She knows what he's going to do. Knows it, but she looks up anyway. She wants this intimacy with him.
"Aren't you afraid I'm on vervain?"
"Are you?"
"Only one way to know for certain." She offers up her fingers for him.
Klaus clenches his jaw. He clearly doesn't want to bite her, to taste her. It's a calculated risk on her part, forcing on to him this reminder of their shared destinies written in her blood and the magnitude of their mutual attraction.
His desire for answers outweighs any misgivings he may have. Klaus snags her fingers and delicately bites into the tip of her index finger, drawing the blood to the surface with virtuosic precision. She doesn't even feel the cut.
The moment ends much too soon. Klaus drops her hand as soon as he's had enough of a taste to assess that there really is no vervain in her blood. As though drinking from her truly had been merely transactional.
The entire interplay disappoints and confuses her—could Klaus really be immune even to the sway of her blood? – but she doesn't have time to sort through her feelings before Klaus captures her gaze and issues his command.
"Tell me only true things until I say otherwise." He leans back into the chair, away from her. "Go over each weapon you've acquired since I brought you to this house last summer. Each weapon, and how you used it, and where it is now. Spare nothing."
She licks her lips. Pushes everything else down. She can do this. Her mouth trembles as she fights to find the best words. The ones he will listen to. She takes a breath, thinking she can do this. She can do this.
The compulsion gels in her brain.
The words come spilling out before she's ready.
"I had a sprig of vervain that I used when we were in New Orleans the first time. I ate it slowly, only every other day, so that it would last as long as possible. I took the last dose the night of the solstice. I stole a cursed dagger from your brother's plantation, and kept it hidden in my duffel bag with the vervain. When the witches abducted me, I murdered one of my captors with it and escaped. I didn't know it was cursed until later, and I didn't see it again until your father gutted Stefan with it. I helped Davina forge the bloodstone the night of the solstice party. We were interrupted before we finished, and I was already trapped in the witches' compound when I threw it up. I did find the paragon diamond, but Agnes took it from me when she caught me, so I never got to use it. I kept the dagger after I freed you, and I hid it here. I found a dark object in your study and gave it to Davina so she could take control of Celeste. Marcel snuck me bottles of vervain water and he armed me with a knife before we broke into the witches' compound to find the bloodstone. You were there when I figured out how to destroy it. I assume you still have the gold dagger."
The dry factuality of her words horrifies her. Before she can add anything else, Klaus asks, "And what of your schemes against me?"
"I wanted Stefan to love me enough that he would choose me over you.
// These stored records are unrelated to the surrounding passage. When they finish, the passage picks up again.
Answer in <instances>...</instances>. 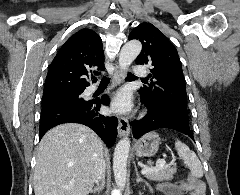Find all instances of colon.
<instances>
[{
    "label": "colon",
    "instance_id": "5ec220e1",
    "mask_svg": "<svg viewBox=\"0 0 240 195\" xmlns=\"http://www.w3.org/2000/svg\"><path fill=\"white\" fill-rule=\"evenodd\" d=\"M186 183H190V186L193 187L194 190H197L198 192L202 191V180H197L195 177H191V173H186Z\"/></svg>",
    "mask_w": 240,
    "mask_h": 195
}]
</instances>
I conspired with Marcel and Davina to re-bind your werewolf side the night of the solstice and to sever my ties from you. Tonight I set a trap for you by letting you think that I would run away, and I killed you."
Nothing of these terse explanations speak to the heart of any of her motives. Her reasons. None of it comes close to how much it had hurt to realize that she couldn't win Stefan's loyalty without tearing him apart. How it had devastated her when she'd discovered that Klaus hadn't really been interested in her as a person, hadn't really seen her as anything more than as a pet and a project. How he had so carelessly revealed how little she had to live for, how empty her future really would be. That had damn well broken her heart. And Marcel had saved her. Grappled her back from the jaws of death and given her a purpose when she needed it most. Given her hope.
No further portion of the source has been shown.